START Excerpted passage

In nuclear reactors, the thermal power produced by nuclear fissions is proportional to the neutron flux level. Therefore, from the reactor safety point of view, it is of the highest importance to measure and control the neutron flux and the spatial distribution of the neutron flux in the reactor correctly and by appropriate instrumentation. For this purpose, various nuclear instrumentations are installed. These measurements are usually performed outside the reactor core, but there are also measurements performed from inside the core. Therefore, nuclear instrumentations are usually categorized as:
Both systems are based on the detection of neutrons. But there are power plants that measure the thermal power using nitrogen-16 power monitoring. An N-16 power monitoring has several advantages over the ΔT and excore power measurements. The system based on this method monitors the thermal power of the NSSS (Nuclear Steam Supply System) by detecting the level of nitrogen-16 present in the coolant system. Nitrogen-16 is an isotope of nitrogen generated by neutron activation of oxygen contained in the water. It has a short half-life of 7.1 sec and decays via beta decay. This decay is accompanied by the emission of very energetic gamma rays (6 MeV), which can readily penetrate the wall of the high-pressure piping and can therefore be easily measured by ion chambers located on the hot leg piping of each coolant loop.

END Excerpted passage
START Record extracts

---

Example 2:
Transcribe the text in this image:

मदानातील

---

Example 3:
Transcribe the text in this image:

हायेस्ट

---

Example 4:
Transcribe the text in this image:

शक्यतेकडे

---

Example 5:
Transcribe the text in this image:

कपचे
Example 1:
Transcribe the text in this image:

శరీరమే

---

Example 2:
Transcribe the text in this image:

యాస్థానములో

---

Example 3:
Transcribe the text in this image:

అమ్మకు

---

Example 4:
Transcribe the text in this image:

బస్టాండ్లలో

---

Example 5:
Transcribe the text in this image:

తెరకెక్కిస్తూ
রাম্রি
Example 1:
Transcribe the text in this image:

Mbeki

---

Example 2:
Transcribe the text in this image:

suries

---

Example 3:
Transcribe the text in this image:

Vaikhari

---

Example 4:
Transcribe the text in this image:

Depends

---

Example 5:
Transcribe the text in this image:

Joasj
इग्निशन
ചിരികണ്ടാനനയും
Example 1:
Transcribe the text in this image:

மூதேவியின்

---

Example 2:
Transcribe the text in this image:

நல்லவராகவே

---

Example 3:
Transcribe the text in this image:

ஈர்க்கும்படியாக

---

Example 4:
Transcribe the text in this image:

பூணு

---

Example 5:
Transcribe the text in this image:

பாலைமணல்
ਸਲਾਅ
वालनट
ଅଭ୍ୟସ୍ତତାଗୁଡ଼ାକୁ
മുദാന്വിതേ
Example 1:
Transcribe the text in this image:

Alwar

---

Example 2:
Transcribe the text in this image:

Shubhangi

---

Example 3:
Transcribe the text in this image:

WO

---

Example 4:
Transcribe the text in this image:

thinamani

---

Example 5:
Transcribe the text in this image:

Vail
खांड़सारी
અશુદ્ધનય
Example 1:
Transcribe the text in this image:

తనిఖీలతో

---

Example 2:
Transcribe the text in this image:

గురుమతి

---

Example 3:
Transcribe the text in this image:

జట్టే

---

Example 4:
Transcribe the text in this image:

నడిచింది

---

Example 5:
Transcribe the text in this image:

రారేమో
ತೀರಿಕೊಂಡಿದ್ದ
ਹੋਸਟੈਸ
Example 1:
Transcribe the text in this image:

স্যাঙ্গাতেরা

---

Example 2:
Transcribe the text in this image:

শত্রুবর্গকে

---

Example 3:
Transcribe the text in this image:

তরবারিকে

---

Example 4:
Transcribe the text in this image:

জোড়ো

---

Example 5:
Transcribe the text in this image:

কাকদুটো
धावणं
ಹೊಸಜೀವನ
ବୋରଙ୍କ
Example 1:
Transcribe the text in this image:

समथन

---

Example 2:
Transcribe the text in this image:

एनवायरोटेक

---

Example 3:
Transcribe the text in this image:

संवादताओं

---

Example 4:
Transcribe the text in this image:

END Record extracts

» Using the information
1. Condense the paragraph of the nuclear instrumentation text that begins "Both systems are based on" into a bulleted list that keeps its main facts.
2. Please translate this sentence from the nuclear instrumentation text into Spanish: "Nitrogen-16 is an isotope of nitrogen generated by neutron activation of oxygen contained in the water."

» Results for the exercise
1.
- Both systems rely on neutron detection, but some power plants measure thermal power with nitrogen-16 power monitoring.
- N-16 power monitoring has several advantages over ΔT and excore power measurements.
- It monitors the thermal power of the NSSS (Nuclear Steam Supply System) by detecting the nitrogen-16 level in the coolant system.
- Nitrogen-16 is a nitrogen isotope produced by neutron activation of oxygen in the water.
- It has a half-life of 7.1 seconds and decays by beta decay.
- The decay emits very energetic gamma rays (6 MeV). These readily penetrate the high-pressure piping wall and are easily measured by ion chambers on the hot leg piping of each coolant loop.

2. El nitrógeno-16 es un isótopo del nitrógeno generado por la activación neutrónica del oxígeno contenido en el agua.